Delhivery launched its initial public offer (IPO) on May 11 and made its market debut on May 24. It got listed with a nearly 2 per cent premium, at ₹ 495.20, against its issue price of ₹ 487.00. It reached a 52-week high of ₹ 708.00 apiece on July 21, 2022, and a 52-week low of ₹ 329.90 on November 21, 2022. Its share price has fallen by 37.80 per cent since its listing. 

Quarterly Result 

The supply-chain company narrowed losses to ₹ 254 crores against a loss of ₹635 crores in the corresponding period a year ago. Its revenue during the July-September quarter (Q2FY23) came in at ₹1,796 crore, which is 22 per cent higher than ₹ 1,497.7 crore in the year-ago quarter. 


CLSA has a buy call on the shares of Delhivery with a target price of ₹ 532.00. This implies an upside of 59.56 per cent as compared to its current share price. It said that the long-term growth outlook remains intact. 

“Adjusted EBITDA margin improved by 550 bps QoQ. A pickup in PTL and Express parcel volume is likely to help improve adjusted EBITDA,” CLSA said in a note. 

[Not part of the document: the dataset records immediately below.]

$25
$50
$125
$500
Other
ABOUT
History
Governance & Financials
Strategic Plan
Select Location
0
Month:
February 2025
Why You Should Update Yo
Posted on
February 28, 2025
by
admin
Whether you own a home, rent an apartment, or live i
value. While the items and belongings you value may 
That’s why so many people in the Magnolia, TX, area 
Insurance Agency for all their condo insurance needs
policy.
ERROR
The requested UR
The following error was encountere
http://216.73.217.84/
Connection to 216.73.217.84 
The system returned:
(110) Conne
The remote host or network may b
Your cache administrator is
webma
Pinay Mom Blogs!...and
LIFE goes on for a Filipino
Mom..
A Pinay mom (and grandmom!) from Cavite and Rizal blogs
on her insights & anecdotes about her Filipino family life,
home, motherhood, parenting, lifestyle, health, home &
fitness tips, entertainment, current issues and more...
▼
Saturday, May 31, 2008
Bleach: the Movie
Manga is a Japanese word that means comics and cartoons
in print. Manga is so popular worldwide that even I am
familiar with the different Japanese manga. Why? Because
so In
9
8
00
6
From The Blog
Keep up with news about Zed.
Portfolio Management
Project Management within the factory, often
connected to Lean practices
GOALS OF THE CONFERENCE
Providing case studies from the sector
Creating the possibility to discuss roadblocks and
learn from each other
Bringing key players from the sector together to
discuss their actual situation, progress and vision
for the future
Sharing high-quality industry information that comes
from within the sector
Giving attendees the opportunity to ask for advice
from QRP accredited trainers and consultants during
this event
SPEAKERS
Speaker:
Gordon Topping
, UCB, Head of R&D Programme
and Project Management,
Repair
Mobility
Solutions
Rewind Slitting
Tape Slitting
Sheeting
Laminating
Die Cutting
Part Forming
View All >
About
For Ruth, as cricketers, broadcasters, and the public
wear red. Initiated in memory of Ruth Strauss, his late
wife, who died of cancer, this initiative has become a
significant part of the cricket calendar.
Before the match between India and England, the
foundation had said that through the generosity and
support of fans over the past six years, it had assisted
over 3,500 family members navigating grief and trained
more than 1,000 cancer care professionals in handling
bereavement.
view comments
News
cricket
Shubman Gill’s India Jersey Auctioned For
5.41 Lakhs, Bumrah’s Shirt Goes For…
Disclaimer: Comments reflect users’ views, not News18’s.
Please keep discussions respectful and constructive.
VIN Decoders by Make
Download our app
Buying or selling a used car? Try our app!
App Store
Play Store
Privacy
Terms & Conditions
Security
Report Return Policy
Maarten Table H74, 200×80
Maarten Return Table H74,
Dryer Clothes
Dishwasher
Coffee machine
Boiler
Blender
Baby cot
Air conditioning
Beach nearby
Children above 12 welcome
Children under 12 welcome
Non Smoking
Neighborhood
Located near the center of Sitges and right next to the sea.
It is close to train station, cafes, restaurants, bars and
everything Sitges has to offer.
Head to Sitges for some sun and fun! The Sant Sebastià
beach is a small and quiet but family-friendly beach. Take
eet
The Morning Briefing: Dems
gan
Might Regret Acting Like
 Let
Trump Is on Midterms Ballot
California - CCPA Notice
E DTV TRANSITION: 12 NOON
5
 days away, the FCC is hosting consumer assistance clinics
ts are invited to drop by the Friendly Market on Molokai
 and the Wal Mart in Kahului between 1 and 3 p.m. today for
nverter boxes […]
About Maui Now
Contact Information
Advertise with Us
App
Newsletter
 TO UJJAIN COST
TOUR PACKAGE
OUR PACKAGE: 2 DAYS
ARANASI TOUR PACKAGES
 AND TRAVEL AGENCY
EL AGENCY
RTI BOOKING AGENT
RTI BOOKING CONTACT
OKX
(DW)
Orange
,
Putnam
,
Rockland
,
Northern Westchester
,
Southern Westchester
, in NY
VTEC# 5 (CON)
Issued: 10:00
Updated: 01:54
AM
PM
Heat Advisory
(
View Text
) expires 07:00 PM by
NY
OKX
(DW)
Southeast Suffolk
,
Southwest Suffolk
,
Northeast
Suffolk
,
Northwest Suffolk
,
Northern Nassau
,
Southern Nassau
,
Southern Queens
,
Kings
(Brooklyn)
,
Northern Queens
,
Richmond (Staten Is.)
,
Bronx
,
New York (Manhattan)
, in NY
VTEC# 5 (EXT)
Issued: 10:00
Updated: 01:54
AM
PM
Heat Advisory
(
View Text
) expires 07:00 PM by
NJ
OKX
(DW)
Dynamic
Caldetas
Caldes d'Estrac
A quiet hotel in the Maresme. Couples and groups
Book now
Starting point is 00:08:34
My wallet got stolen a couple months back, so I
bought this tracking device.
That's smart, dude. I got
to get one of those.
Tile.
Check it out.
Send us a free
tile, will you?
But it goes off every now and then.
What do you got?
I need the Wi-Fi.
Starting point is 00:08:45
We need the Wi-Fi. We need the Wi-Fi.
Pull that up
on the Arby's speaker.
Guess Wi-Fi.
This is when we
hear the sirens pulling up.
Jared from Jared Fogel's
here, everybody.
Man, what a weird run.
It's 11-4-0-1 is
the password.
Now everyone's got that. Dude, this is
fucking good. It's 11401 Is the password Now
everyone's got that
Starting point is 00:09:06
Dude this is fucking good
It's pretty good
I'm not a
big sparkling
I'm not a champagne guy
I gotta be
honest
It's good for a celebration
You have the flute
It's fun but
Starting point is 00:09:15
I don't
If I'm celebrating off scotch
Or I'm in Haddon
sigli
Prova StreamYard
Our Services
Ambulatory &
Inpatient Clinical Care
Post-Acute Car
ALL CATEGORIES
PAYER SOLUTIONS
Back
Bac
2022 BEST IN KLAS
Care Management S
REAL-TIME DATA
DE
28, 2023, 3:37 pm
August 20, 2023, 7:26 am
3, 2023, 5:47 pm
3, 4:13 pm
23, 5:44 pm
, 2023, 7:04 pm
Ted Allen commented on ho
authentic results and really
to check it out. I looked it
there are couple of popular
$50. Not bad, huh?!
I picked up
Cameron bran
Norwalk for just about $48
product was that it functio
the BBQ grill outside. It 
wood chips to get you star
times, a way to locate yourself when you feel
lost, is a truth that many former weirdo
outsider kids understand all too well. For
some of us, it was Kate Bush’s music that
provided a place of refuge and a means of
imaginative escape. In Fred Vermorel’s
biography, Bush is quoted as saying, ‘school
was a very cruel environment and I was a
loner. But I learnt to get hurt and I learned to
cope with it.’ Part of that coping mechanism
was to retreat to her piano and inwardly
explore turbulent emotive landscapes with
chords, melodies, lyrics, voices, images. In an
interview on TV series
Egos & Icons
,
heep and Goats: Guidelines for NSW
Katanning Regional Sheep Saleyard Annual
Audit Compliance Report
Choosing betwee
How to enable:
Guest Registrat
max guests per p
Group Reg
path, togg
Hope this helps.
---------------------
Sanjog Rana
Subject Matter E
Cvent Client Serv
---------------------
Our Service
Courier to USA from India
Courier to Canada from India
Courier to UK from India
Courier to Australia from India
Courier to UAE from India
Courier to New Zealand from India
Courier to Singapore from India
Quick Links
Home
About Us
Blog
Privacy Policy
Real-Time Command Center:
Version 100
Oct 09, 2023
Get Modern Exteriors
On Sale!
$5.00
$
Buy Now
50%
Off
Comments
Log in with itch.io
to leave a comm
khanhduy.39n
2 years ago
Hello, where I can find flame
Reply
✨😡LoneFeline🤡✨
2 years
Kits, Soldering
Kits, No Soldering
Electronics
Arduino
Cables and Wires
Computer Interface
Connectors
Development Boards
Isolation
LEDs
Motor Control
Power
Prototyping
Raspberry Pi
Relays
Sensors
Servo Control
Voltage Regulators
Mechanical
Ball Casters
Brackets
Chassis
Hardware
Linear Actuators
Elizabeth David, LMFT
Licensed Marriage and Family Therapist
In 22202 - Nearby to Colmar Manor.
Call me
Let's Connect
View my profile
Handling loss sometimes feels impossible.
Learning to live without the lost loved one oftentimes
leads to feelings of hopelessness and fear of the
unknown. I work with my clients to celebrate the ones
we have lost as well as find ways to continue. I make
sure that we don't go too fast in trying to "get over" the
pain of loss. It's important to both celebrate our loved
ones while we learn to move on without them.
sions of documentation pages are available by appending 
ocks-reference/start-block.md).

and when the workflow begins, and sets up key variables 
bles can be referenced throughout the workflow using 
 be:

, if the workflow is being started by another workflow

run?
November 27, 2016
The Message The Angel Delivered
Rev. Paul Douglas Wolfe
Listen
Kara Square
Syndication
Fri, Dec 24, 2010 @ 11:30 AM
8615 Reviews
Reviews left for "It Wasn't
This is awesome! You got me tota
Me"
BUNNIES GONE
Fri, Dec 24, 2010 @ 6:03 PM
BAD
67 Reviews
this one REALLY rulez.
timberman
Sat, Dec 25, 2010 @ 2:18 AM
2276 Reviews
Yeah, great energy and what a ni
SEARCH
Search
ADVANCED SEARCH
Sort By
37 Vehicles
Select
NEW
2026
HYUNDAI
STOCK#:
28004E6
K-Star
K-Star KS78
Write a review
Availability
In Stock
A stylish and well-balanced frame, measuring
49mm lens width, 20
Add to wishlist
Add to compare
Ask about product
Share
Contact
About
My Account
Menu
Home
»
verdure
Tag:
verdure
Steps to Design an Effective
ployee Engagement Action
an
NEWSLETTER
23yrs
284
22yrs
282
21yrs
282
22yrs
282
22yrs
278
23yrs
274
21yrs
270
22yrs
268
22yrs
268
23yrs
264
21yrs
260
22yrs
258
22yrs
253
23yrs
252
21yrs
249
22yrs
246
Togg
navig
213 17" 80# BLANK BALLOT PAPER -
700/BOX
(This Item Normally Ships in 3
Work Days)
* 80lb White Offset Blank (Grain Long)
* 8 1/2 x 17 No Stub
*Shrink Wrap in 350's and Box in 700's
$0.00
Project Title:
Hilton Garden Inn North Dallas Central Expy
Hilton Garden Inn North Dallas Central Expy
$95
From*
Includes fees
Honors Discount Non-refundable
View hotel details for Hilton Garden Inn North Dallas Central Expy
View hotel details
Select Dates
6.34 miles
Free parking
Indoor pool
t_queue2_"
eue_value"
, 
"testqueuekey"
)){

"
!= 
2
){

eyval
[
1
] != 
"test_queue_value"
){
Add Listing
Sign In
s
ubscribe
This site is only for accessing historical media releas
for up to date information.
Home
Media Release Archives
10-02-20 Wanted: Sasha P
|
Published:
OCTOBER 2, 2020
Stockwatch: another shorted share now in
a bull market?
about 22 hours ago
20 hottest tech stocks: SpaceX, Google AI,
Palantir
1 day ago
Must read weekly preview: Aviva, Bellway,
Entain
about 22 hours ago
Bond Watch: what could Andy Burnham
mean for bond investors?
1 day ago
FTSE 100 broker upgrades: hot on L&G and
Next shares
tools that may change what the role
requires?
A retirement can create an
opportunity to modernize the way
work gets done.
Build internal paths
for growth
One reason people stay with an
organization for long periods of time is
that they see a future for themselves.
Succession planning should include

Domestic brokerage ICICI Securities has upgraded the stock to ‘buy’, with a target price of ₹ 460 per share. This translates to an upside of 37.97 per cent. 

“While we acknowledge growth has been slowing in e-commerce sales in FY23, we believe it is a transient issue and is unlikely to be symptomatic of structural weakness in the space,” ICICI Securities noted. 

It added that A low-cost structure compared to peers, technology moat, strong balance sheet and high brand recall augur well for the company.